"Poor old Ed!" sighed Tony. "There was a time when he had a lot of good stuff put away down there. I've got six rooms like that. Well, the good old times are over."

He threw out the switch and the whole mass sank slowly and silently downward till the floor was level and there was no further sign of it. Then he backed away to another table, across the room from them, keeping his gun levelled.

"Too bad," he said. "I don't like to do these things. But—" he sighed deeply, "self-preservation. Now I'm going to flip you out, yes, out, into a strange region. I've never been there. I don't know if there is food or drink there. I hope so, for you'll never get back here."

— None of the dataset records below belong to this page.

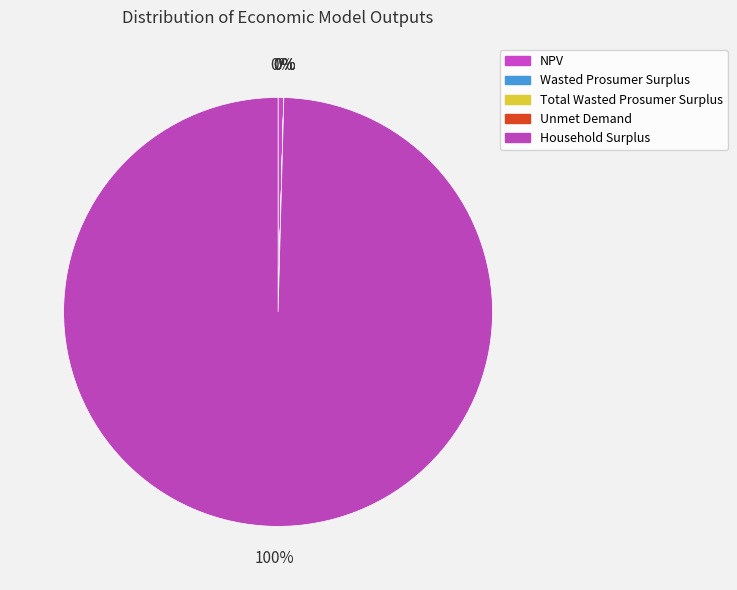

Which category has the smallest portion of the pie?

Unmet Demand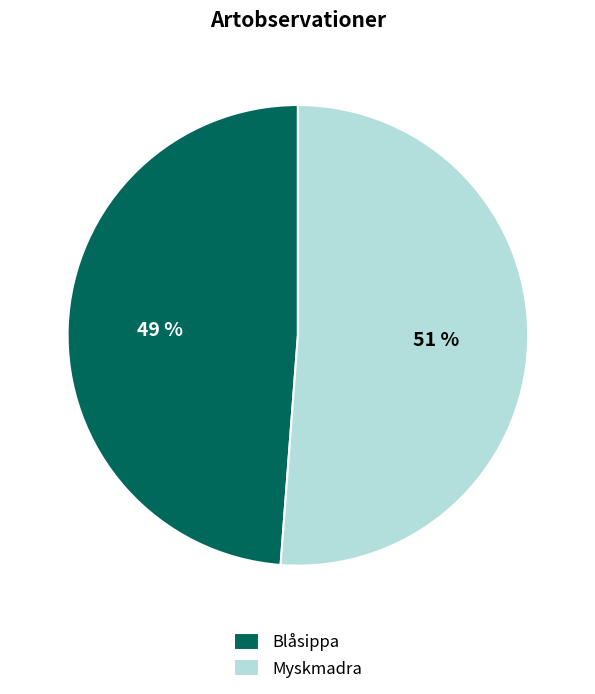

What percentage is the Myskmadra slice, to the nearest percent?

51%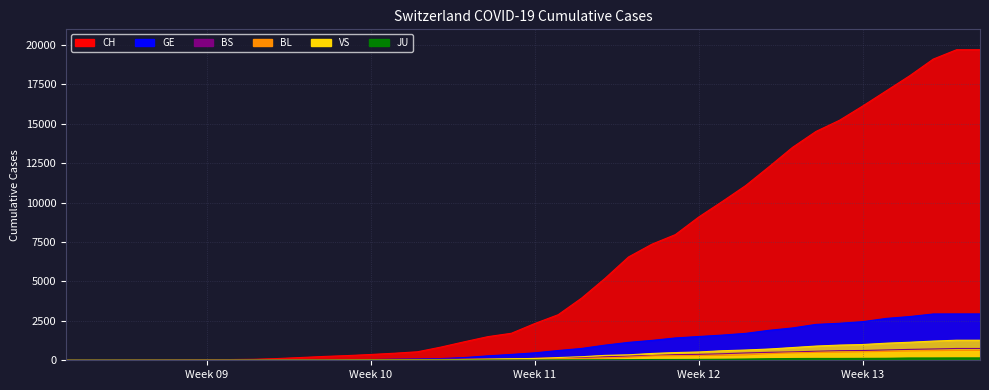

How many data points in BS are less than 144?

20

Phil stiffened. He determined to leap and risk a shot. But he was too late. Tony's hand came down on a switch. There was a sudden, nauseating jar. The laboratory vanished.

There was only the safe, Ione Bloomsbury and himself, and a small circle of concrete floor extending to a dim little horizon a dozen feet away. Beyond that, nothing. Not blue, as the sky is. Not black, as dark, empty spaces are. It suggested black, because there was no impression of light or color on the eyes; but it wasn't black. It was nothingness.

PART IV

Marooned in Hyperspace

"I suppose you realize what he has done?" Miss Bloomsbury inquired.

"Couldn't be too sure, but it looks like plenty. What's the equation for it?" Beneath his jocularity, Phil felt a tremendous sinking within him. It looked serious, despite the fact that he did not understand it at all.

"He has swung us out into hyperspace, or into the fourth dimension, as your newspaper readers might understand it, and has let us hang there. Remember our slip of paper. Suppose X and Y were swung out of the plane of the paper and allowed to remain at an angle with it. We are at an angle with space, out in hyperspace."